In due course, Mum couldn’t cope with being cooped up in one room in someone else’s house and eventually persuaded Dad to bring us home. The house was habitable, Dad had requisitioned a Morrison shelter which went into the dining room and while the end of the war was not certain it was nevertheless in prospect.

From my point of view evacuation had been a big adventure. Trips to Roundhay Park on the trams were a treat, the accents were fascinating to my southern ears, and I had been indulged by Mrs Fieldhouse and her friends and family, though it was another 30-odd years before I visited Cromer for the first time!

Along the way one memory stands out: one Saturday morning I barged into the kitchen only to be quickly ushered away. However, I had heard enough to understand that the husband of a friend of one of MrsFieldhouse’s daughters had been killed and I heard the word ‘Arnhem’. It meant nothing then but many years later I learned bout the fate of many Yorkshire Light Infantrymen at that failed bridgehead.

The remaining months of the war passed relatively quietly as far as I was concerned, though certain things stay in the mind: asking my Dad what would be in the newspapers in peacetime when there was no war to report, seeing him bring home his ‘cotchel’ every week; ambling home from school one day with a clear sky overhead and seeing a V-2 rocket blown up in mid-air a few miles away (which turned out to have been over Barratts sweet factory at Wood Green). seeing my aunt’s grief on learning that her Canadian airman boyfriend had been killed in a raid over Germany.
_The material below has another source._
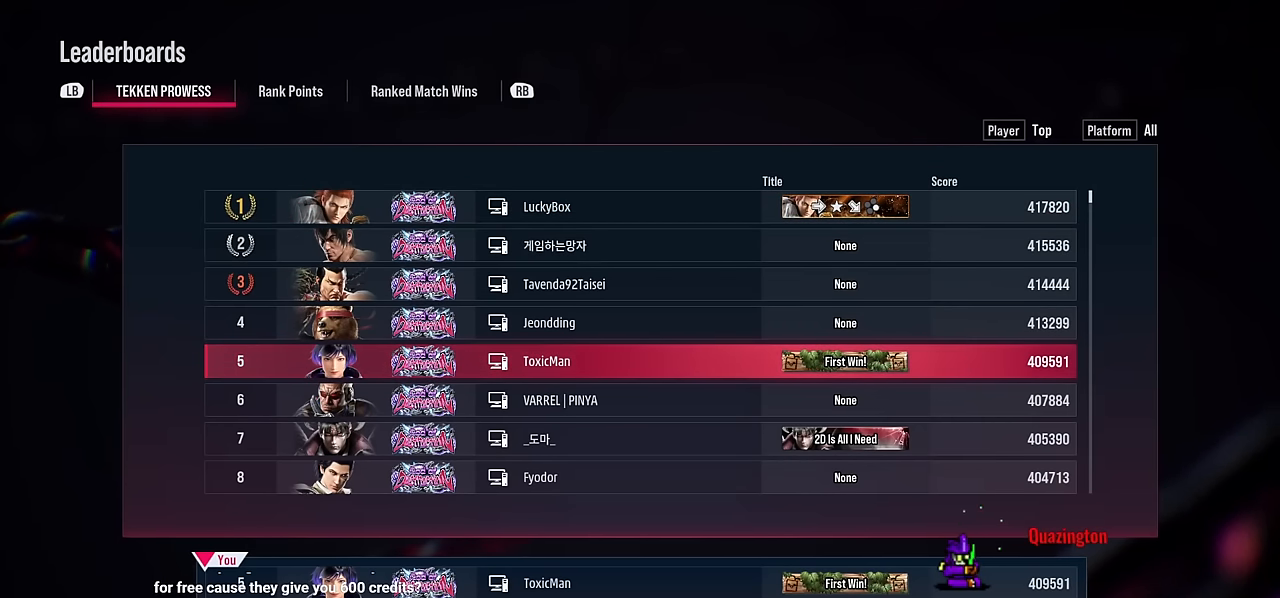
{"buttons": [], "left_stick": "center", "events": []}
However, I suppose my time during the war was really characterised mostly by ordinariness and a little bit of luck. Two events afterwards, however, made a big impression.

The first was on the morning of Christmas Day ’45, Germany had surrendered in May and Japan had thrown in the towel in August. I usually walked to the church at Cockfosters where I had become an altar-server and would often be joined by one or other of the lads who lived nearby. We were down for the 11.30 Mass and as we emerged onto Bramley Road a small squad of German POWs was being marched in the same direction. They came from a camp which had been set up just off Cat Hill. We tried to keep in step but they were too quick for us. A few minutes later we arrived at the church and discovered that these prisoners were also at the Mass. This was a surprise, after all, weren’t these the agents of the devil as we had been led to believe? They were seated at the back under guard. Later during the distribution of communion they stood up and gave the most beautiful and moving rendition of Silent Night (in German, naturally) I had ever heard or have heard since. Here was a group of men we had been told to hate and yet even to my young and inexperienced ears they had presented something exquisite. I was not into any philosophical thoughts at the time but gradually down the years it taught me a lesson about the utter waste and futility of war, that we are all human beings, and all of the same race.

The second event happened a couple of years or so after the end of the war. The radio was on and a play was about to start on the Home Service. The opening sequence included an air raid siren. I was only half-listening but immediately I was riveted to the spot and broke out in a sweat of fear.

A sound about which we had become almost complacent through the war clearly had had a much deeper effect than we knew.